§ **Check your understanding**
1. In the article on Brazil's renewable capacity, what share of the country's installed renewable capacity did hydropower make up in 2018?
2. Reproduce word for word everything in the article on Brazil's renewable capacity from "GlobalData Energy 18" down to "to analysts GlobalData.".

Renewable capacity in Brazil to exceed 60GW in 2030 in Brazil, says GlobalData

GlobalData Energy 18 July 2019 (Last Updated July 18th, 2019 10:52)

During 2019-2030, installed renewable capacity in Brazil (not including hydropower) is slated to increase from 34.2GW to 60.8GW at a CAGR of 5.4%. Hydropower accounts for the majority of installed renewable capacity in 2018 at 62.7%.

Renewable capacity in Brazil to exceed 60GW in 2030 in Brazil, says GlobalData

Renewables (excluding hydropower) are expected to reach 60.8GW capacity in 2030 registering a compound annual growth rate (CAGR) of 5.4%, according to analysts GlobalData.

The company’s latest report ‘Brazil Power Market Outlook to 2030, Update 2019 – Market Trends, Regulations, and Competitive Landscape’ reveals that, installed renewable capacity in Brazil increased from 2.9 Gigawatt (GW) in 2000 to 31.1GW in 2018, at a CAGR of 14%.


Arkapal Sil, industry analyst at GlobalData, says: “Brazil’s renewable energy auctions since June 2007, along with other government policies such as the National Climate Change Plan, the Brazilian Energy Plan, (PDE) 2027 and the Plan for Energy Expansion 2010-2019 etc, have been instrumental in increasing the country’ renewable capacity base. During 2019-2030, installed renewable capacity in Brazil is slated to increase from 34.2GW to 60.8GW at a CAGR of 5.4%.”

[Data taken from a collection]
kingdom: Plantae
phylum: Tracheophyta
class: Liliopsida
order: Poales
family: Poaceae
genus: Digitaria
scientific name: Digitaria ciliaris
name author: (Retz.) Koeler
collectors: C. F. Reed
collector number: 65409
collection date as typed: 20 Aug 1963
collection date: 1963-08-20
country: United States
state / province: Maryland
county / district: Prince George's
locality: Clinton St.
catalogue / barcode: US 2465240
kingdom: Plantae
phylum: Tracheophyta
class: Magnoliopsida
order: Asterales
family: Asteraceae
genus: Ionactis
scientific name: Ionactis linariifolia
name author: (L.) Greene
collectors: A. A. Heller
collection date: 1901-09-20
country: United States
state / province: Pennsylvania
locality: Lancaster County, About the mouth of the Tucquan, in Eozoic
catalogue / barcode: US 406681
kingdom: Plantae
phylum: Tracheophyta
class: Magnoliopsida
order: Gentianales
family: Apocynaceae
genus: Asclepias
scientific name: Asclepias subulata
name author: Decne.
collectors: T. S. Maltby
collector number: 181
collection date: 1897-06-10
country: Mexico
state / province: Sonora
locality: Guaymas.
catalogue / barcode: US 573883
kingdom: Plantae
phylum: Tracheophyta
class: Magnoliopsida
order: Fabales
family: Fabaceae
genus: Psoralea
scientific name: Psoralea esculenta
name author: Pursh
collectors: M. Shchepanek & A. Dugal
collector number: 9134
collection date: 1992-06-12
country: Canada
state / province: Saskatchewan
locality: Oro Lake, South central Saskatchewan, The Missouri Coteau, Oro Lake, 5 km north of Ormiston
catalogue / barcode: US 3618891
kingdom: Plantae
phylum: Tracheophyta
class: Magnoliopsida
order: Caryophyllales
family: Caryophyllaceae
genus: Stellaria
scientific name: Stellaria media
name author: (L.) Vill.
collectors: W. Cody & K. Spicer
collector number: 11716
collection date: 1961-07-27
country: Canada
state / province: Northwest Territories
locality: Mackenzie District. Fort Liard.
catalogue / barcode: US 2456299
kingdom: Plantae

§ **Answers by item**
1. 62.7%

2.
GlobalData Energy 18 July 2019 (Last Updated July 18th, 2019 10:52)

During 2019-2030, installed renewable capacity in Brazil (not including hydropower) is slated to increase from 34.2GW to 60.8GW at a CAGR of 5.4%. Hydropower accounts for the majority of installed renewable capacity in 2018 at 62.7%.

Renewable capacity in Brazil to exceed 60GW in 2030 in Brazil, says GlobalData

Renewables (excluding hydropower) are expected to reach 60.8GW capacity in 2030 registering a compound annual growth rate (CAGR) of 5.4%, according to analysts GlobalData.